[Goal of the exercise] Your task is to repeat the lines below exactly, excluding any pictures they contain.

▬▬▬▬▬▬▬▬▬▬

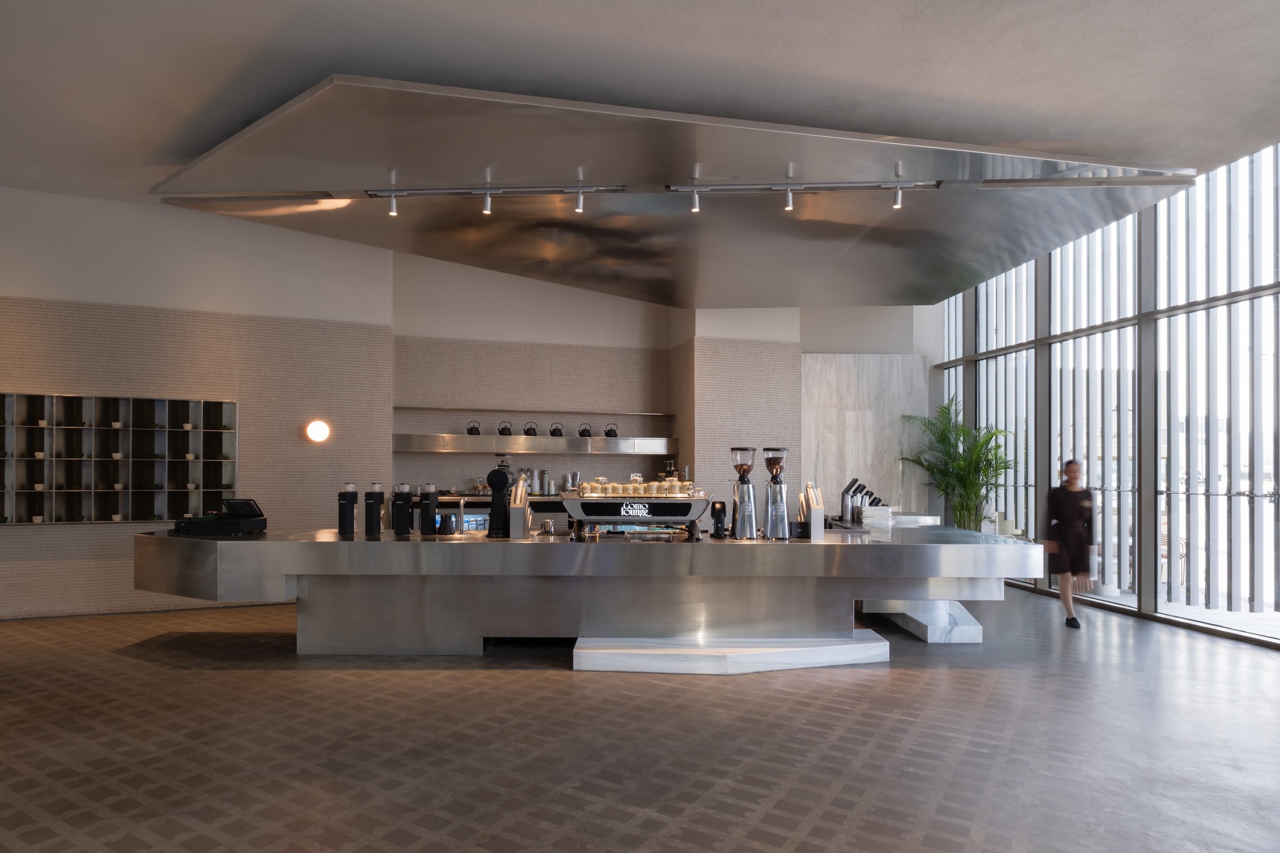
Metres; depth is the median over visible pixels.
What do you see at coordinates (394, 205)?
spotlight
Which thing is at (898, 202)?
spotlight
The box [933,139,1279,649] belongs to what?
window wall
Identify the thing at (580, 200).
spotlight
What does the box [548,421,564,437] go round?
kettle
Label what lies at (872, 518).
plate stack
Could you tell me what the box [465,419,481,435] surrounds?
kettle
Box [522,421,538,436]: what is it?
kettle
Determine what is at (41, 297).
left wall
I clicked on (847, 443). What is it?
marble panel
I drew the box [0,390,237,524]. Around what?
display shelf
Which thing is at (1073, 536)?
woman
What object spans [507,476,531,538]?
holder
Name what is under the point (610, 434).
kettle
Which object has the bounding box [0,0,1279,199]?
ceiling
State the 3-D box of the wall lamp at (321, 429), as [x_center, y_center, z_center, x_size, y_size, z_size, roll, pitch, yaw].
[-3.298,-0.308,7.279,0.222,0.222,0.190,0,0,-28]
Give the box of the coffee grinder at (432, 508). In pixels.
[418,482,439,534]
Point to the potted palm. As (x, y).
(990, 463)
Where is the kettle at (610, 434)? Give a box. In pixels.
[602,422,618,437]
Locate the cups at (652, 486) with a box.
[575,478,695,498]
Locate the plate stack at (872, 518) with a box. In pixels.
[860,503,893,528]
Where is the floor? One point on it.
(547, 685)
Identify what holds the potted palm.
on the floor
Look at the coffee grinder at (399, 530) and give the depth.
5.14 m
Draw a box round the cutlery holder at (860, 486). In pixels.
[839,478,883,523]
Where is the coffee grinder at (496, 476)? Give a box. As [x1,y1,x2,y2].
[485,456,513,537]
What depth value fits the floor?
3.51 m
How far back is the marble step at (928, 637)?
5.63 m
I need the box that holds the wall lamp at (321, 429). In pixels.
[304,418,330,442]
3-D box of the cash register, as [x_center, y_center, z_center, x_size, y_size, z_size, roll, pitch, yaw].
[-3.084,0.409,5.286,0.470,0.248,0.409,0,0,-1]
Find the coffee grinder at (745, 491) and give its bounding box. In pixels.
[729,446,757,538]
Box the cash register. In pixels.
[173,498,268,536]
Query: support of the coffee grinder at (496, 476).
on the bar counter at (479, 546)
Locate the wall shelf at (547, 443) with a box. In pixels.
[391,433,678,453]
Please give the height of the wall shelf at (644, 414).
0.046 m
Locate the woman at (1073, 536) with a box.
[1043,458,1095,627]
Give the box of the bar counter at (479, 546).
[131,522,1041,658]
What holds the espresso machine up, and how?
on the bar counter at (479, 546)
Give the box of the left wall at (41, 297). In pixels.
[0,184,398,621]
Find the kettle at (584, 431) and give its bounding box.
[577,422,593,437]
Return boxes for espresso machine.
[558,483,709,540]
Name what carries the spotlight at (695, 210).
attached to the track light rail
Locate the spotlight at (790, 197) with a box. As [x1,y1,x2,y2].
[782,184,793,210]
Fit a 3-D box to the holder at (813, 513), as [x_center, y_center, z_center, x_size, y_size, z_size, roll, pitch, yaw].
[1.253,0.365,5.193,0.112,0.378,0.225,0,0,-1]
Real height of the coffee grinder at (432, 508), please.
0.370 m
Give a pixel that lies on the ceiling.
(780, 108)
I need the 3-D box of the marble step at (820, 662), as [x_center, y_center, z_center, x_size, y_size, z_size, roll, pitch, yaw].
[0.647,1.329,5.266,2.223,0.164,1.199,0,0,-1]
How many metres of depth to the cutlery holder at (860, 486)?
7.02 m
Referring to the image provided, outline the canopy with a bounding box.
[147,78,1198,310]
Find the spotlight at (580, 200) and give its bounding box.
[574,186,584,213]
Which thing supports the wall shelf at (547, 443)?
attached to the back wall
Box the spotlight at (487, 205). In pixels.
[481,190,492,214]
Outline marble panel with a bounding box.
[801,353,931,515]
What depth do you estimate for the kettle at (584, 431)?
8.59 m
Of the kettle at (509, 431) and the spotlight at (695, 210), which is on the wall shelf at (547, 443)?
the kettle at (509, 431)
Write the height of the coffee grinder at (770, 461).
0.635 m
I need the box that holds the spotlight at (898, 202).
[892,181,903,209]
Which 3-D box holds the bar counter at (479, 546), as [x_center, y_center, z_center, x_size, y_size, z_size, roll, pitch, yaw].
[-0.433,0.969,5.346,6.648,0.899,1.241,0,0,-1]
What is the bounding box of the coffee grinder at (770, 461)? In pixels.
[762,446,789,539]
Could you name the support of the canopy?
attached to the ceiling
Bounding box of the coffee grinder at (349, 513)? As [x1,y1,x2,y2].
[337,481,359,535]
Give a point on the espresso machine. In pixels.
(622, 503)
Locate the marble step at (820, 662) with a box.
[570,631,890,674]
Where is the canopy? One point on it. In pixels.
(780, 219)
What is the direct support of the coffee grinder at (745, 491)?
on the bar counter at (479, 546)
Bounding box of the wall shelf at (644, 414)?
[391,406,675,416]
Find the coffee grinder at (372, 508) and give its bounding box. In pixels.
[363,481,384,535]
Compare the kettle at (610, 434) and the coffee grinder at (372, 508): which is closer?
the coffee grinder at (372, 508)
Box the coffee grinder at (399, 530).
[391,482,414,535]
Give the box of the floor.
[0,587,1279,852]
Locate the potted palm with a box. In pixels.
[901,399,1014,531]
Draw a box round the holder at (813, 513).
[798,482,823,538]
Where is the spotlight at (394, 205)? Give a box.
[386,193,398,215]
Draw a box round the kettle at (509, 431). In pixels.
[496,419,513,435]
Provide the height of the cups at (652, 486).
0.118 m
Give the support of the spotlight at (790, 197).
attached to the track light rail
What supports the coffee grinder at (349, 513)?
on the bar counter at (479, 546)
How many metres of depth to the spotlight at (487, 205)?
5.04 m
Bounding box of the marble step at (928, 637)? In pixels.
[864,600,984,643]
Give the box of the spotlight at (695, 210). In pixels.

▬▬▬▬▬▬▬▬▬▬

[Your solution]
Metres; depth is the median over visible pixels.
What do you see at coordinates (394, 205)?
spotlight
Which thing is at (898, 202)?
spotlight
The box [933,139,1279,649] belongs to what?
window wall
Identify the thing at (580, 200).
spotlight
What does the box [548,421,564,437] go round?
kettle
Label what lies at (872, 518).
plate stack
Could you tell me what the box [465,419,481,435] surrounds?
kettle
Box [522,421,538,436]: what is it?
kettle
Determine what is at (41, 297).
left wall
I clicked on (847, 443). What is it?
marble panel
I drew the box [0,390,237,524]. Around what?
display shelf
Which thing is at (1073, 536)?
woman
What object spans [507,476,531,538]?
holder
Name what is under the point (610, 434).
kettle
Which object has the bounding box [0,0,1279,199]?
ceiling
State the 3-D box of the wall lamp at (321, 429), as [x_center, y_center, z_center, x_size, y_size, z_size, roll, pitch, yaw].
[-3.298,-0.308,7.279,0.222,0.222,0.190,0,0,-28]
Give the box of the coffee grinder at (432, 508). In pixels.
[418,482,439,534]
Point to the potted palm. As (x, y).
(990, 463)
Where is the kettle at (610, 434)? Give a box. In pixels.
[602,422,618,437]
Locate the cups at (652, 486) with a box.
[575,478,695,498]
Locate the plate stack at (872, 518) with a box. In pixels.
[860,503,893,528]
Where is the floor? One point on it.
(547, 685)
Identify what holds the potted palm.
on the floor
Look at the coffee grinder at (399, 530) and give the depth.
5.14 m
Draw a box round the cutlery holder at (860, 486). In pixels.
[839,478,883,523]
Where is the coffee grinder at (496, 476)? Give a box. As [x1,y1,x2,y2].
[485,456,513,537]
What depth value fits the floor?
3.51 m
How far back is the marble step at (928, 637)?
5.63 m
I need the box that holds the wall lamp at (321, 429). In pixels.
[304,418,330,442]
3-D box of the cash register, as [x_center, y_center, z_center, x_size, y_size, z_size, roll, pitch, yaw].
[-3.084,0.409,5.286,0.470,0.248,0.409,0,0,-1]
Find the coffee grinder at (745, 491) and give its bounding box. In pixels.
[729,446,757,538]
Box the cash register. In pixels.
[173,498,268,536]
Query: support of the coffee grinder at (496, 476).
on the bar counter at (479, 546)
Locate the wall shelf at (547, 443) with a box. In pixels.
[391,433,678,453]
Please give the height of the wall shelf at (644, 414).
0.046 m
Locate the woman at (1073, 536) with a box.
[1043,458,1095,627]
Give the box of the bar counter at (479, 546).
[131,522,1041,658]
What holds the espresso machine up, and how?
on the bar counter at (479, 546)
Give the box of the left wall at (41, 297). In pixels.
[0,184,398,621]
Find the kettle at (584, 431) and give its bounding box.
[577,422,593,437]
Return boxes for espresso machine.
[558,483,709,540]
Name what carries the spotlight at (695, 210).
attached to the track light rail
Locate the spotlight at (790, 197) with a box. As [x1,y1,x2,y2].
[782,184,793,210]
Fit a 3-D box to the holder at (813, 513), as [x_center, y_center, z_center, x_size, y_size, z_size, roll, pitch, yaw].
[1.253,0.365,5.193,0.112,0.378,0.225,0,0,-1]
Real height of the coffee grinder at (432, 508), please.
0.370 m
Give a pixel that lies on the ceiling.
(780, 108)
I need the 3-D box of the marble step at (820, 662), as [x_center, y_center, z_center, x_size, y_size, z_size, roll, pitch, yaw].
[0.647,1.329,5.266,2.223,0.164,1.199,0,0,-1]
How many metres of depth to the cutlery holder at (860, 486)?
7.02 m
Referring to the image provided, outline the canopy with a bounding box.
[147,78,1198,310]
Find the spotlight at (580, 200) and give its bounding box.
[574,186,584,213]
Which thing supports the wall shelf at (547, 443)?
attached to the back wall
Box the spotlight at (487, 205). In pixels.
[481,190,492,214]
Outline marble panel with a bounding box.
[801,353,931,515]
What depth do you estimate for the kettle at (584, 431)?
8.59 m
Of the kettle at (509, 431) and the spotlight at (695, 210), which is on the wall shelf at (547, 443)?
the kettle at (509, 431)
Write the height of the coffee grinder at (770, 461).
0.635 m
I need the box that holds the spotlight at (898, 202).
[892,181,903,209]
Which 3-D box holds the bar counter at (479, 546), as [x_center, y_center, z_center, x_size, y_size, z_size, roll, pitch, yaw].
[-0.433,0.969,5.346,6.648,0.899,1.241,0,0,-1]
What is the bounding box of the coffee grinder at (770, 461)? In pixels.
[762,446,789,539]
Could you name the support of the canopy?
attached to the ceiling
Bounding box of the coffee grinder at (349, 513)? As [x1,y1,x2,y2].
[337,481,359,535]
Give a point on the espresso machine. In pixels.
(622, 503)
Locate the marble step at (820, 662) with a box.
[570,631,890,674]
Where is the canopy? One point on it. In pixels.
(780, 219)
What is the direct support of the coffee grinder at (745, 491)?
on the bar counter at (479, 546)
Bounding box of the wall shelf at (644, 414)?
[391,406,675,416]
Find the coffee grinder at (372, 508) and give its bounding box. In pixels.
[363,481,384,535]
Compare the kettle at (610, 434) and the coffee grinder at (372, 508): which is closer?
the coffee grinder at (372, 508)
Box the coffee grinder at (399, 530).
[391,482,414,535]
Give the box of the floor.
[0,587,1279,852]
Locate the potted palm with a box. In pixels.
[901,399,1014,531]
Draw a box round the holder at (813, 513).
[798,482,823,538]
Where is the spotlight at (394, 205)? Give a box.
[386,193,398,215]
Draw a box round the kettle at (509, 431). In pixels.
[496,419,513,435]
Provide the height of the cups at (652, 486).
0.118 m
Give the support of the spotlight at (790, 197).
attached to the track light rail
What supports the coffee grinder at (349, 513)?
on the bar counter at (479, 546)
How many metres of depth to the spotlight at (487, 205)?
5.04 m
Bounding box of the marble step at (928, 637)? In pixels.
[864,600,984,643]
Give the box of the spotlight at (695, 210). In pixels.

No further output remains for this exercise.